I go cold-turkey every once in a while. I've just come off a 12-day abstinence, which was prompted by an eyelid twitch that I couldn't get rid off with simple sleep. Dropping caffeine did the trick.

The best part is the first morning coffee after a long abstinence: you feel wired, motivated and productive like you've never been before.

My observations seem to differ. Every now and then I slip into increasing my dose. But, for 90% of the time I drink one shot of espresso in the morning. It keeps me alert for most of the day. When I feel a bit bored or lazy after lunch, I'd have another one. If I keep doing that for a week, I realise the days when I don't I get particularly sleepy and low energy. 3 days after sticking to morning coffee only reverts me back to previous energy levels. I'd say if you are disciplined with your dose, it helps just the same as it did when you started drinking it.

Is drinking coffee on an empty stomach actually considered harmful?
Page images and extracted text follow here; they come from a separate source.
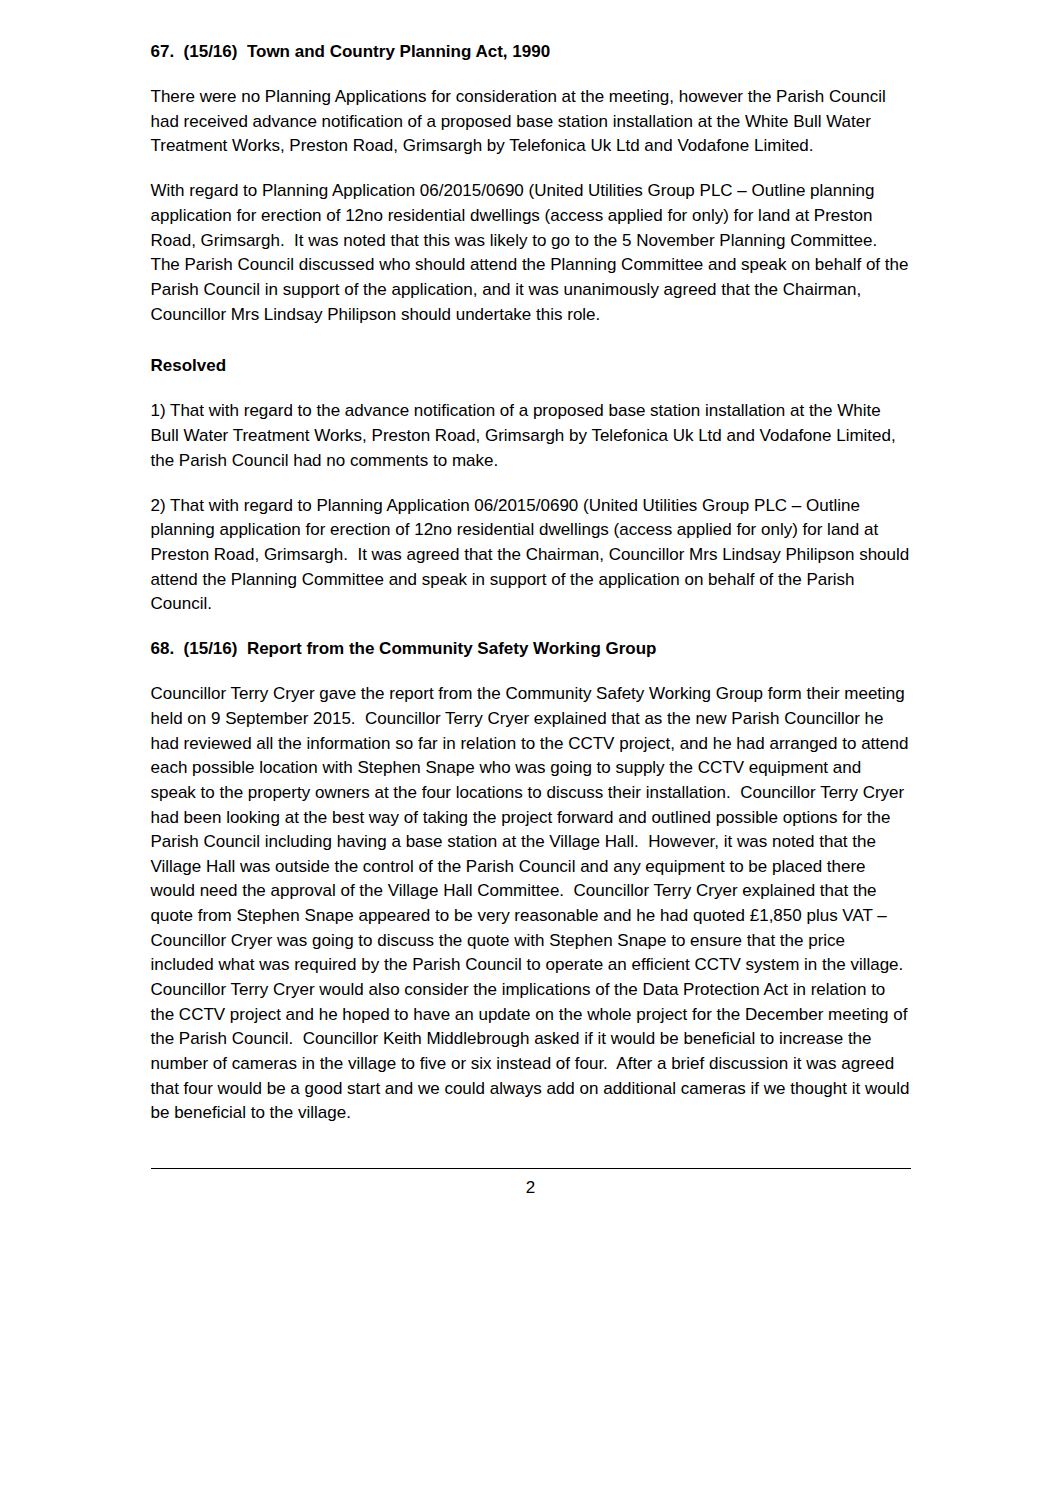67. (15/16) Town and Country Planning Act, 1990
There were no Planning Applications for consideration at the meeting, however the Parish Council had received advance notification of a proposed base station installation at the White Bull Water Treatment Works, Preston Road, Grimsargh by Telefonica Uk Ltd and Vodafone Limited.
With regard to Planning Application 06/2015/0690 (United Utilities Group PLC – Outline planning application for erection of 12no residential dwellings (access applied for only) for land at Preston Road, Grimsargh. It was noted that this was likely to go to the 5 November Planning Committee. The Parish Council discussed who should attend the Planning Committee and speak on behalf of the Parish Council in support of the application, and it was unanimously agreed that the Chairman, Councillor Mrs Lindsay Philipson should undertake this role.
Resolved
1) That with regard to the advance notification of a proposed base station installation at the White Bull Water Treatment Works, Preston Road, Grimsargh by Telefonica Uk Ltd and Vodafone Limited, the Parish Council had no comments to make.
2) That with regard to Planning Application 06/2015/0690 (United Utilities Group PLC – Outline planning application for erection of 12no residential dwellings (access applied for only) for land at Preston Road, Grimsargh. It was agreed that the Chairman, Councillor Mrs Lindsay Philipson should attend the Planning Committee and speak in support of the application on behalf of the Parish Council.
68. (15/16) Report from the Community Safety Working Group
Councillor Terry Cryer gave the report from the Community Safety Working Group form their meeting held on 9 September 2015. Councillor Terry Cryer explained that as the new Parish Councillor he had reviewed all the information so far in relation to the CCTV project, and he had arranged to attend each possible location with Stephen Snape who was going to supply the CCTV equipment and speak to the property owners at the four locations to discuss their installation. Councillor Terry Cryer had been looking at the best way of taking the project forward and outlined possible options for the Parish Council including having a base station at the Village Hall. However, it was noted that the Village Hall was outside the control of the Parish Council and any equipment to be placed there would need the approval of the Village Hall Committee. Councillor Terry Cryer explained that the quote from Stephen Snape appeared to be very reasonable and he had quoted £1,850 plus VAT – Councillor Cryer was going to discuss the quote with Stephen Snape to ensure that the price included what was required by the Parish Council to operate an efficient CCTV system in the village. Councillor Terry Cryer would also consider the implications of the Data Protection Act in relation to the CCTV project and he hoped to have an update on the whole project for the December meeting of the Parish Council. Councillor Keith Middlebrough asked if it would be beneficial to increase the number of cameras in the village to five or six instead of four. After a brief discussion it was agreed that four would be a good start and we could always add on additional cameras if we thought it would be beneficial to the village.
2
I do it daily every day of the week. My first meal of the day is lunch a few hours after I've had either an Americano with 2-3 shots of espresso, or a regular coffee with 1-2 espresso shots in it. Almost always black.

On a low carb diet, I get GI distress generally after eating lunch, but outside of dieting I haven't noticed any adverse effects related to it. I've been doing this every weekday for over 2 years now.

"Doctor, doctor! I haven't any symptoms!"

I remember reading this on HN like 4 years ago and have been trying to find it again ever since! Thanks for posting.

Ah yes - previous discussion, 37 comments. 108/125 points depending on who you ask ;)


That's eloquent and evocative, and resonates just as well today, 200 years later. I was going to comment on how such a mundane observation from long ago makes for an interesting read in and of itself, but it's clear from the content that this wasn't a condition oft-encountered by common folk; there was significant social stratification that made coffee (and coffeehouses) a pastime or performance-enhancing substance of the haute and petite bourgeoisie and not of everyday wage-earners, while the same is hardly true today.

From nightshift millennials to busy gen-X professionals, from the purpose-oriented to the traditionalists, from the pines of the Nordics to the pampas of South America, the populace of lots of countries is quite caffeinated throughout.

Reading that essay, I kept thinking if his next step would be inserting the coffee rectally. I'm surprised he never got to that point.

Would love to find the original french.